On Fri, Sep 17, 2021 at 10:05 PM Luis Chamberlain mcgrof@kernel.org wrote:
When sysfs attributes use a lock also used on module removal we can race to deadlock. This happens when for instance a sysfs file on a driver is used, then at the same time we have module removal call trigger. The module removal call code holds a lock, and then the sysfs file entry waits for the same lock. While holding the lock the module removal tries to remove the sysfs entries, but these cannot be removed yet as one is waiting for a lock. This won't complete as the lock is already held. Likewise module removal cannot complete, and so we deadlock.
This can now be easily reproducible with our sysfs selftest as follows:
./tools/testing/selftests/sysfs/sysfs.sh -t 0027
To fix this we extend the struct kernfs_node with a module reference and use the try_module_get() after kernfs_get_active() is called which protects integrity and the existence of the kernfs node during the operation.
So long as the kernfs node is protected with kernfs_get_active() we know we can rely on its contents. And, as now just documented in the previous patch, we also now know that once kernfs_get_active() is called the module is also guarded to exist and cannot be removed.
If try_module_get() fails we fail the operation on the kernfs node.
We use a try method as a full lock means we'd then make our sysfs attributes busy us out from possible module removal, and so userspace could force denying module removal, a silly form of "DOS" against module removal. A try lock on the module removal ensures we give priority to module removal and interacting with sysfs attributes only comes second. Using a full lock could mean for instance that if you don't stop poking at sysfs files you cannot remove a module.

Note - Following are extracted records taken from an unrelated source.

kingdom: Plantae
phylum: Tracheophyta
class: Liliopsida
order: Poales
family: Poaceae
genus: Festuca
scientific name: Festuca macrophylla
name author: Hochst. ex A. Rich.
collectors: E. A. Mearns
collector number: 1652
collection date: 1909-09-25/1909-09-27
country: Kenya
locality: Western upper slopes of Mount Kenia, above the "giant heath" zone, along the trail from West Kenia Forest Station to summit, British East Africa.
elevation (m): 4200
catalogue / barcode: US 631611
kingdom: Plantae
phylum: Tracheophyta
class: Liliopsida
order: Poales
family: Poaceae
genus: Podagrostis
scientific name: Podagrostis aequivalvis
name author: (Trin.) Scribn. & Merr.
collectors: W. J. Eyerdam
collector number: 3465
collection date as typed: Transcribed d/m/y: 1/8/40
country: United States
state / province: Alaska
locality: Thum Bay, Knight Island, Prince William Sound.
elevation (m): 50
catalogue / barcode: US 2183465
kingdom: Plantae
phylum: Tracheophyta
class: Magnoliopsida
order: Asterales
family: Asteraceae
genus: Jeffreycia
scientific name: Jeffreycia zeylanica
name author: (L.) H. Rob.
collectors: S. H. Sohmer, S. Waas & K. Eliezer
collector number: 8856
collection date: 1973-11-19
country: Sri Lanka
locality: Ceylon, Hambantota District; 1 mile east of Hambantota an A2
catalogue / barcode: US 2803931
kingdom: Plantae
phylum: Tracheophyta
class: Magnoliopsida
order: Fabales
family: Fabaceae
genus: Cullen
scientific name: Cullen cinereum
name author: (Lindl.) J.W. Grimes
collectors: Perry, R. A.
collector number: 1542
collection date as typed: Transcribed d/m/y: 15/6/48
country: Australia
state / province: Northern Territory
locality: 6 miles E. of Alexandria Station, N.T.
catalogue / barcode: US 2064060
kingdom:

Races between removal of sysfs files and the module are not possible given sysfs files are created by the same module, and when a sysfs file is being used kernfs prevents removal of the sysfs file. So if module removal is actually happening the removal would have to wait until the sysfs file operation is complete.
This deadlock was first reported with the zram driver, however the live patching folks have acknowledged they have observed this as well with live patching, when a live patch is removed. I was then able to reproduce easily by creating a dedicated selftests.
A sketch of how this can happen follows:
CPU A CPU B whatever_store() module_unload mutex_lock(foo) mutex_lock(foo) del_gendisk(zram->disk); device_del() device_remove_groups()
This flow seems possible to trigger with:
echo $dev > /sys/bus/$bus/drivers/$driver/unbind
I am missing why module pinning is part of the solution when it's the device_del() path that is racing? Module removal is just a more coarse grained way to trigger unbind => device_del(). Isn't the above a bug in the driver, not missing synchronization in kernfs? Forgive me if the unbind question was asked and answered elsewhere, this is my first time taking a look at this series.